Sunday, March 27, 2011

Tolerance ≠ Diversity

You know, while we're clearing things up and getting down to the facts on which to base our discussions:
Senator Durbin has said anti-Islamic sentiment in America is on the rise and that, "It is important for our generation to renew our founding charter's commitment to religious diversity ...
Our founders were not "comitted to religious diversity".   That is a politically correct distortion.  What our founders were committed to was religious tolerance.

If anything, most of them tried to encourage Christianity. But it was religious tolerance that they encoded in our Constitution and laws. Not some sort of prime directive to have as many religions as possible under our shingle.


Cylarz said...

Besides that, the Islamic faith is alien (and I might add, hostile) to the religious culture that existed in the young United States at that time.

**Work instructions**
1. Repeat the post on religious tolerance word for word, from "Our founders were not" down to "at that time.".
2. Carry on writing the post on religious tolerance, starting right after its last sentence.
The items after the post on religious tolerance have nothing to do with it.

Recorded data
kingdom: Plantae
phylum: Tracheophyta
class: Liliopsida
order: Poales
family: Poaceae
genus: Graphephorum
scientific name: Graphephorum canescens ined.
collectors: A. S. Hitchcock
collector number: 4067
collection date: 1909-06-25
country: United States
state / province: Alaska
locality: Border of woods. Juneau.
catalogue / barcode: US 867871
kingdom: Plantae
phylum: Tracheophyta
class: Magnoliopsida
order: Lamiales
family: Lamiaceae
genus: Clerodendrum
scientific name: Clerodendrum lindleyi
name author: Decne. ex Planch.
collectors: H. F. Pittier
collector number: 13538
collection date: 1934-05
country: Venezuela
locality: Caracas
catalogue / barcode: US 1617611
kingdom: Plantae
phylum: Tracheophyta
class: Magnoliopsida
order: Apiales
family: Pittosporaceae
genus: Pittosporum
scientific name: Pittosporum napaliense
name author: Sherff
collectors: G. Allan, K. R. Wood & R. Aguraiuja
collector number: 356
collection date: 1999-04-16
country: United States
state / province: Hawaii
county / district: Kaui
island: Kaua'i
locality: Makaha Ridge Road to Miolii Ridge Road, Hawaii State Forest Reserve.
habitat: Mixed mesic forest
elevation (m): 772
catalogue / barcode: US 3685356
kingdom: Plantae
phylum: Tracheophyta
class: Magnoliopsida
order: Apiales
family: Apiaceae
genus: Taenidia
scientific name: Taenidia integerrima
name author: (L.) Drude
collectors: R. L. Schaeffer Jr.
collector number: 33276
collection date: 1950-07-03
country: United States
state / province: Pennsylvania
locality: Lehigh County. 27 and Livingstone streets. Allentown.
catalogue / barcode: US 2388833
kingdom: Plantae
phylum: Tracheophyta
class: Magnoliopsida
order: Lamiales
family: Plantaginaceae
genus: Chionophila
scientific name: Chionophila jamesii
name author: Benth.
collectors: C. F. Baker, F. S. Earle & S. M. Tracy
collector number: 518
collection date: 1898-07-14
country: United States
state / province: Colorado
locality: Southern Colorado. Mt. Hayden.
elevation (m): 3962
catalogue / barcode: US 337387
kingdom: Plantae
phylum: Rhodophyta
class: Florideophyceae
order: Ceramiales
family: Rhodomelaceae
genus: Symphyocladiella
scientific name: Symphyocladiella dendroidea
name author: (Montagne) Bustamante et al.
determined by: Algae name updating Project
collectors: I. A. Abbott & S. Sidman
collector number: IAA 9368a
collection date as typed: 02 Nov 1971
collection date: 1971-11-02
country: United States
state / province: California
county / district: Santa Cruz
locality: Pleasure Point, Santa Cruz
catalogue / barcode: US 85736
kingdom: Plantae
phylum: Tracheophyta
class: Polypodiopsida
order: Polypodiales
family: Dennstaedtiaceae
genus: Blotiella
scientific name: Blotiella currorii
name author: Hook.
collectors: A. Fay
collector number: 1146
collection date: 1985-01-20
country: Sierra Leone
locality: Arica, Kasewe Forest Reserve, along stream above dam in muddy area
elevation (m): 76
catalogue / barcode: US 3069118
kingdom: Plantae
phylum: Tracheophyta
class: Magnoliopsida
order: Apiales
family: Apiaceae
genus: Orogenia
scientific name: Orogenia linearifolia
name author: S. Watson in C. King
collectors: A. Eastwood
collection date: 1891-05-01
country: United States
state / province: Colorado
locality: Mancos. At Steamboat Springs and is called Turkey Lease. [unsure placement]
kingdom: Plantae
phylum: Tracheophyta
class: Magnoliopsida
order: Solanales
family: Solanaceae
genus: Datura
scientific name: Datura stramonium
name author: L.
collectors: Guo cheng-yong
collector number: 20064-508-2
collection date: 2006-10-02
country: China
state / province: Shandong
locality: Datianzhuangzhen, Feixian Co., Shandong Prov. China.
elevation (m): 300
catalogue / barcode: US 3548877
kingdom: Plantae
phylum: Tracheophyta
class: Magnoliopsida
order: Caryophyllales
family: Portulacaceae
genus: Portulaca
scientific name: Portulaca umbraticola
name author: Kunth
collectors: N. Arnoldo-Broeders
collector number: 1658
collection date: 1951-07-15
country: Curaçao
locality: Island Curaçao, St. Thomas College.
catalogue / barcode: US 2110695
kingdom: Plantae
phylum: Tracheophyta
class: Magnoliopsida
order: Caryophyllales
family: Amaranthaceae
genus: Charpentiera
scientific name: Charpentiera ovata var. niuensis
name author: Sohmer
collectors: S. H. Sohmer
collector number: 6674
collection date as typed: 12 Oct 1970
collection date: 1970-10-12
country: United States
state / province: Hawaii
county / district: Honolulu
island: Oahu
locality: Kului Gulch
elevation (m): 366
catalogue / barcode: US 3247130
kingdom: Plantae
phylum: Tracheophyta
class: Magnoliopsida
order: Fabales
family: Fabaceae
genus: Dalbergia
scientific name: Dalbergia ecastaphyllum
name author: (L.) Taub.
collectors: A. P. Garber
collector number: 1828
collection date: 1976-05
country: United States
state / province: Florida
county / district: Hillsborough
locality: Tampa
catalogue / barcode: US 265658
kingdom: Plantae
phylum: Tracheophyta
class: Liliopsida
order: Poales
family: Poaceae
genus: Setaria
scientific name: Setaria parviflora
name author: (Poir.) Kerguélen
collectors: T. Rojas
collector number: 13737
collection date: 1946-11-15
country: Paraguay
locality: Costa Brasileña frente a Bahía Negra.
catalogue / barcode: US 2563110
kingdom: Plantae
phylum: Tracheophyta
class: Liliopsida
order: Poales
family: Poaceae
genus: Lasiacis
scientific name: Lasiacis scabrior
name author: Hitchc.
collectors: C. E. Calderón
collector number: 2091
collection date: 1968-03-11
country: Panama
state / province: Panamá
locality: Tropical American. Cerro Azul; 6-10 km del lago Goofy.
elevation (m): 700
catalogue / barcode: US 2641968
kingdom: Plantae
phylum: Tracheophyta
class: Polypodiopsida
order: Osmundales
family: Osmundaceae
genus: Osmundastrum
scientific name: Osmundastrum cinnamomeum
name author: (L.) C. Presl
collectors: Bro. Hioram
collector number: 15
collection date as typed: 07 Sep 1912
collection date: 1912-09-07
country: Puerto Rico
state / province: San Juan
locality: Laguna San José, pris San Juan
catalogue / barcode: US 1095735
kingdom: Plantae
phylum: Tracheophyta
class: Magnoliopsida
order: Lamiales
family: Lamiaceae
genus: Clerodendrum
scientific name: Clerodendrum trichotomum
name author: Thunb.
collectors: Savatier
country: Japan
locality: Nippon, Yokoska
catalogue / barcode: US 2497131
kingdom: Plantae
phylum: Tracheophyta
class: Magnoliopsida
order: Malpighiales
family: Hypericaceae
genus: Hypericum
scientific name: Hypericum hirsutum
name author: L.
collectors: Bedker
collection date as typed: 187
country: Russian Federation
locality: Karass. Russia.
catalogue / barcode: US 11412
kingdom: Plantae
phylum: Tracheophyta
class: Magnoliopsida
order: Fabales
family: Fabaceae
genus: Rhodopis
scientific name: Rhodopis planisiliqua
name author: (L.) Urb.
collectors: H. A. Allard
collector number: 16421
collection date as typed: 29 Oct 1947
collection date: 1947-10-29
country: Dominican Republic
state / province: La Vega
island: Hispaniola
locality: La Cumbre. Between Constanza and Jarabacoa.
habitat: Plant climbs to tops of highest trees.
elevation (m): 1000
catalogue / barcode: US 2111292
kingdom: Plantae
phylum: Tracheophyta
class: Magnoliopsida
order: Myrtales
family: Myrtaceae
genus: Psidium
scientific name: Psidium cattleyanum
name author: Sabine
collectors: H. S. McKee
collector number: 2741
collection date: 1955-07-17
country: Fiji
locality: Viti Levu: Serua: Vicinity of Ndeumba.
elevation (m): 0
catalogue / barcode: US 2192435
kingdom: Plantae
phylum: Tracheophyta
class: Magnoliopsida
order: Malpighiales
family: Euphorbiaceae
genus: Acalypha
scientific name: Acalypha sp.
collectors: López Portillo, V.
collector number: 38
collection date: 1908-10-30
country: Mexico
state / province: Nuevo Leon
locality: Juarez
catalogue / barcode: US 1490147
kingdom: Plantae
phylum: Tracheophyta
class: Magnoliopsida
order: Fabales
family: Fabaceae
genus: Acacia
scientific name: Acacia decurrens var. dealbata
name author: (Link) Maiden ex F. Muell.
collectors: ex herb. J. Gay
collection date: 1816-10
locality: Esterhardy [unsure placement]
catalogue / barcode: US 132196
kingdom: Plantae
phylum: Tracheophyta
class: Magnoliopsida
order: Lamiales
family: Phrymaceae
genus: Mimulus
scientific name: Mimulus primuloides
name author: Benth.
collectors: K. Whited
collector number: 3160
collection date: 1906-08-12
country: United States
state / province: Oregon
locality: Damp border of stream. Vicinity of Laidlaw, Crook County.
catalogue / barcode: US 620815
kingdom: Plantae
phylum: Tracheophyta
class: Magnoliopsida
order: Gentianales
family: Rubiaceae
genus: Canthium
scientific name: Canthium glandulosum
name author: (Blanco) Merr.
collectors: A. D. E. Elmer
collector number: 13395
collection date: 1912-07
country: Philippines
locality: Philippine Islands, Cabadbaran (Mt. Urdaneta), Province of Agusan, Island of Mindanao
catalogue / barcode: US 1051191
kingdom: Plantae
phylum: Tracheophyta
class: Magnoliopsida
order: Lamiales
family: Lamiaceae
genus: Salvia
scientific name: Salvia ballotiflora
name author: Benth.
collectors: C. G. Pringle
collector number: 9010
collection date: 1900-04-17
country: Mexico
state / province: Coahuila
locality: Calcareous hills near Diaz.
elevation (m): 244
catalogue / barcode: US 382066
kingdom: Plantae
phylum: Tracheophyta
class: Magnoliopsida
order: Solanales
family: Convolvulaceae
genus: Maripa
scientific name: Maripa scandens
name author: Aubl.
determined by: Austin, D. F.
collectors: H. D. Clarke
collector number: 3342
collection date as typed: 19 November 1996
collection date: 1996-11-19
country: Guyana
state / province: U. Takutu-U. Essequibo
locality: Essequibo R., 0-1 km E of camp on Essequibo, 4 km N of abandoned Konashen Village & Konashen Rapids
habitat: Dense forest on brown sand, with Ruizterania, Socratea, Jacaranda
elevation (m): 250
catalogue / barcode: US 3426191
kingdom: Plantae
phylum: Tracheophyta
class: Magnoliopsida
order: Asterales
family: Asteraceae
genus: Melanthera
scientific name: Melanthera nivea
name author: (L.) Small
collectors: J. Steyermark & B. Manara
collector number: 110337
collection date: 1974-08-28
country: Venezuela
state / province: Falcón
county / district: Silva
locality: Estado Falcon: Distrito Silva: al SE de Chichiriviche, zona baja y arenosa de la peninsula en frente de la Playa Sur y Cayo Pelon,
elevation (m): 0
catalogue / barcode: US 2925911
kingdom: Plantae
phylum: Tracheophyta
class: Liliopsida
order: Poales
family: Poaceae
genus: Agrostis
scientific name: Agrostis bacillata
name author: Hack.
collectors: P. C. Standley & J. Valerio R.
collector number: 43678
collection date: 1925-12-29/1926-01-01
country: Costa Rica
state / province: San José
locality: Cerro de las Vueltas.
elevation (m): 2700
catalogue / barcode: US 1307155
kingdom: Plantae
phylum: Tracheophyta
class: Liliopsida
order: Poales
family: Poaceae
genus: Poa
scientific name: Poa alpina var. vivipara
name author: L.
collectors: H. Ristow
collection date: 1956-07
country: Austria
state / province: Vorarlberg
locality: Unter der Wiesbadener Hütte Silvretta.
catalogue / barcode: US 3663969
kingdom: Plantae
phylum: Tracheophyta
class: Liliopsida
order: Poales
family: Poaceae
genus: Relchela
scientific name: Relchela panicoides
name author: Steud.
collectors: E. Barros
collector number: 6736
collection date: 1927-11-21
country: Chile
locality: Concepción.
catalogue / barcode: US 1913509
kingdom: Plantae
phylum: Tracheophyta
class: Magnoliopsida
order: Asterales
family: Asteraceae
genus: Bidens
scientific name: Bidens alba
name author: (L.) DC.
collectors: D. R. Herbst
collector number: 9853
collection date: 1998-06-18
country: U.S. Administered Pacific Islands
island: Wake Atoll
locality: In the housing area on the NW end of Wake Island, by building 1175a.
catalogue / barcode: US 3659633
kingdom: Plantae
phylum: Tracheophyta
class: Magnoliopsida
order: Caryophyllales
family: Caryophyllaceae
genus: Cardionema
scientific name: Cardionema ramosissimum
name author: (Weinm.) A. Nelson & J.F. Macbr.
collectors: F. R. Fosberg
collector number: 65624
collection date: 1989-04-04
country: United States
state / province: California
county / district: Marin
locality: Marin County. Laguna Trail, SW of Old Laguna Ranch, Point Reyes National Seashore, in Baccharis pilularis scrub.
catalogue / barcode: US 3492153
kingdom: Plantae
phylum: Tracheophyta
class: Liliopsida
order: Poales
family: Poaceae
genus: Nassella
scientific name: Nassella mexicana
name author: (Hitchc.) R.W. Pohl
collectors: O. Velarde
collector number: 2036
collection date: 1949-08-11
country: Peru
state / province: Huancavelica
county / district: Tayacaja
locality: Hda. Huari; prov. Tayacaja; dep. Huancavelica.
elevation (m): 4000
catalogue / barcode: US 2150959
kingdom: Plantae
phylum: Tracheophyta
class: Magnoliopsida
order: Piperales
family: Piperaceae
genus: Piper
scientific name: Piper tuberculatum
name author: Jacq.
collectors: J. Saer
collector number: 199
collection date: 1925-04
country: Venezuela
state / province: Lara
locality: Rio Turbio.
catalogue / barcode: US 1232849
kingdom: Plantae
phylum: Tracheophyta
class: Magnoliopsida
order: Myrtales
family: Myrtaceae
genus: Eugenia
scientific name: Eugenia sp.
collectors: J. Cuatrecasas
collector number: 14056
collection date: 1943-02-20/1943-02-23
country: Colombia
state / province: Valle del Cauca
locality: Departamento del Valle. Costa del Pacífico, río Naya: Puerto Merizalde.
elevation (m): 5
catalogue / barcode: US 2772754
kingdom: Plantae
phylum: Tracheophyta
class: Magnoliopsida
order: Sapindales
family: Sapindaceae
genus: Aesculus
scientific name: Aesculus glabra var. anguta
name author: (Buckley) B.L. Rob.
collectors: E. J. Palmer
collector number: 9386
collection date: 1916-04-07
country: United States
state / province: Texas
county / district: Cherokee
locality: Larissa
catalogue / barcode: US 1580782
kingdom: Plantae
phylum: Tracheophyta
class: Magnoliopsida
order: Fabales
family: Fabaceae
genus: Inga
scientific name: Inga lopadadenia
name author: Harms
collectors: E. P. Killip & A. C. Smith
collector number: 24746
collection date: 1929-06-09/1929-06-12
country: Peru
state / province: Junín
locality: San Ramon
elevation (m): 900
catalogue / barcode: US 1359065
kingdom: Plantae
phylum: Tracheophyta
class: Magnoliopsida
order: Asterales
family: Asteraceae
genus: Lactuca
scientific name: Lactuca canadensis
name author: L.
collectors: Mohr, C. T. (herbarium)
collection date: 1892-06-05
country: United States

**Results of the exercise**
1.
Our founders were not "comitted to religious diversity".   That is a politically correct distortion.  What our founders were committed to was religious tolerance.

If anything, most of them tried to encourage Christianity. But it was religious tolerance that they encoded in our Constitution and laws. Not some sort of prime directive to have as many religions as possible under our shingle.


Cylarz said...

Besides that, the Islamic faith is alien (and I might add, hostile) to the religious culture that existed in the young United States at that time.

2.
Then again, the idea of killing, persecuting, or repressing everyone who believes differently from you was one of the very reasons that our ancestors fled Europe to start with. So, maybe not. I don't know.

I always found it a bit interesting that the American Revolution was necessary in the first place. According to my understanding, the Plymouth Rock colony of 1620 was founded by Separatists who wanted no part of the Church of England or any of the Crown's political directives.

Yet, a few generations later, there the Pilgrims' descendants were, doing everything the Redcoats' way as their forbears had done in England...thus necessitating a war of independence.

It always got me wondering - between 1620 and 1776, didn't anyone bother to ask, "Hey! Who invited the Crown and its men over here? Didn't we come here to America to get away from these people?"

Cylarz said...

And yes, I know there was a Crown-funded colony at Jamestown which predated the one at Plymouth Rock, but still...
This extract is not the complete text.